* _INSTRUCTION_
Reproduce the text lines of the records below word for word, leaving out the pictures.

INFORMATION SUPPLIED START

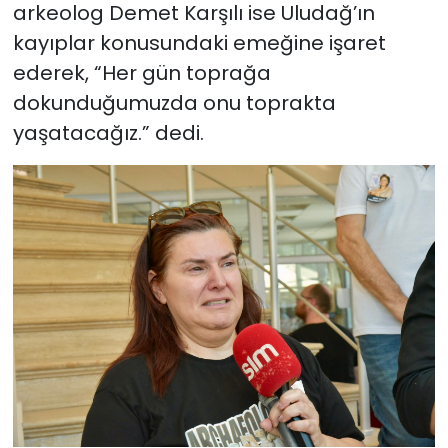
arkeolog Demet Karşılı ise Uludağ’ın
kayıplar konusundaki emeğine işaret
ederek, “Her gün toprağa
dokunduğumuzda onu toprakta
yaşatacağız.” dedi.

INFORMATION SUPPLIED END

* _ANSWER TO THIS EXERCISE_
arkeolog Demet Karşılı ise Uludağ’ın
kayıplar konusundaki emeğine işaret
ederek, “Her gün toprağa
dokunduğumuzda onu toprakta
yaşatacağız.” dedi.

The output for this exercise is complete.